Macron Wants to Create 'French Islam' to Align Muslims With Secular Society

French President Emmanuel Macron will review a new report that lays out proposals to reform Muslim society in France and create a "French Islam."

The report's author, Hakim El Karoui, who is the nephew of former Tunisian Prime Minister Hamed Karoui, has called for "a system with men, money and financing to combat [radicalization]," Politico reported. He proposes funding this regulatory system by taxing halal foods, while also restricting religious financing from abroad.

"There are activists on one side and nobody across to say something else. [The Islamists] have an influence that goes well beyond their number of followers," El Karoui told Europe 1 Radio on Monday.

French President Emmanuel Macron speaks with a Muslim cleric as he visits the Zitouna mosque in the Medina of Tunis, the Tunisian capital, on February 1. Many politicians and analysts in France have long drawn attention to the “parallel society” arising within the country’s Muslim population. ERIC FEFERBERG/AFP/Getty Images

Speaking to BFM TV, the report's author also warned that young French Muslims often learned about Islam via social media, where extremists often had a strong presence. He further raised concerns about preachers and mosques funded by religiously conservative foreign nations, such as Saudi Arabia.

In France, many politicians and analysts have long drawn attention to the "parallel society" arising within the country's Muslim population. At the same time, France's strict laws separating religion from the state prevent the government from interfering directly to oversee what is presented in mosques. Some politicians, such as far-right leader Marine Le Pen, have capitalized on a wave of terror attacks and anti-Semitic murders to urge the government to police mosques and crack down on extremist clerics.

A public call was made by several leading political figures in April to strike verses in Islam's holy book, the Koran, that call for punishing and killing Jews, Christians and nonbelievers, The Atlantic reported. While the manifesto did not specifically say the verses should be removed from the text, many Muslims saw the open letter as an attempt to alter their sacred text, which led to significant backlash.

El Karoui also emphasized this week that only a small fraction of France's Muslim population turned to extremism.

"There are many Muslims who are going to eat halal, women who are going to be veiled, but who are not Islamists in the sense that they do not think that the ideological political project of the Islamists is better or more important than that of the Republic," he said, according to France 24.

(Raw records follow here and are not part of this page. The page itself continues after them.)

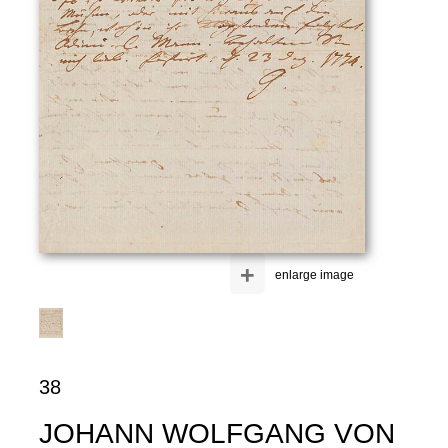
+
enlarge image
38
JOHANN WOLFGANG VON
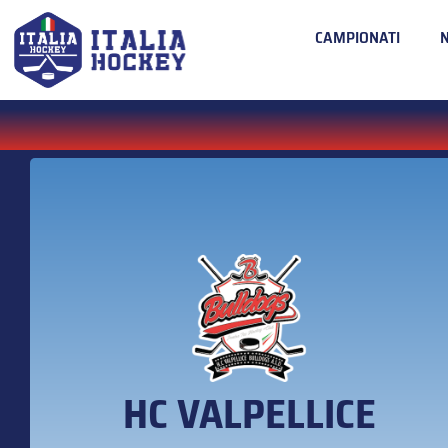
CAMPIONATI
HC VALPELLICE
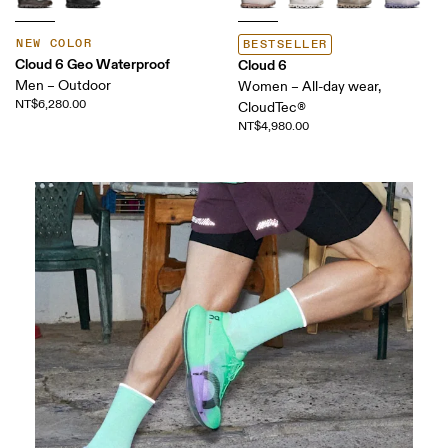
NEW COLOR
BESTSELLER
Cloud 6 Geo Waterproof
Cloud 6
Men – Outdoor
Women – All-day wear,
NT$6,280.00
CloudTec®
NT$4,980.00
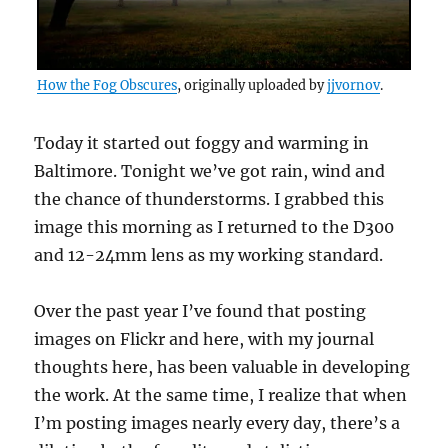
How the Fog Obscures
, originally uploaded by
jjvornov
.
Today it started out foggy and warming in
Baltimore. Tonight we’ve got rain, wind and
the chance of thunderstorms. I grabbed this
image this morning as I returned to the D300
and 12-24mm lens as my working standard.
Over the past year I’ve found that posting
images on Flickr and here, with my journal
thoughts here, has been valuable in developing
the work. At the same time, I realize that when
I’m posting images nearly every day, there’s a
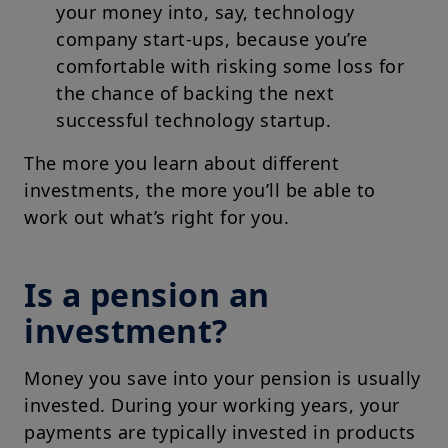
your money into, say, technology
company start-ups, because you’re
comfortable with risking some loss for
the chance of backing the next
successful technology startup.
The more you learn about different
investments, the more you’ll be able to
work out what’s right for you.
Is a pension an
investment?
Money you save into your pension is usually
invested. During your working years, your
payments are typically invested in products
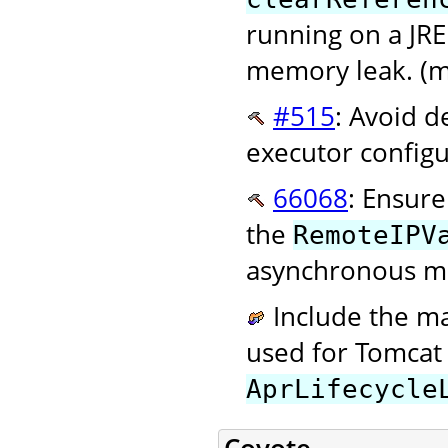
running on a JRE 
memory leak. (m
#515
: Avoid d
executor configu
66068
: Ensure
the
RemoteIPV
asynchronous mo
Include the m
used for Tomcat 
AprLifecycle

Muslims pray at The Grande Mosque in Paris on August 21 ZAKARIA ABDELKAFI/AFP/Getty Images

Earlier this year, Macron indicated a plan to address the tensions arising in the country and to create an "Islam of France." French Muslim leaders had also called for reforms, but efforts made by previous governments had proved unsuccessful. Under the leadership of former President Nicolas Sarkozy, France tried to create a central Islamic religious authority recognized by the state, as was done with France's Jewish population during the time of Napoleon Bonaparte, according to Politico. But the representative council failed to maintain popular support, primarily because of significant differences among Muslims hailing from many different countries.

It remains to be seen whether or not the new report will lead to government action. Some politicians have already criticized the proposals.

Bruno Retailleau, a senator for the right-leaning Les Républicains party said that creating "an Islam of France" would "not protect the French from radical Islam," Politico reported. He also argued that it could weaken the devoutly secular nation's "republican pact."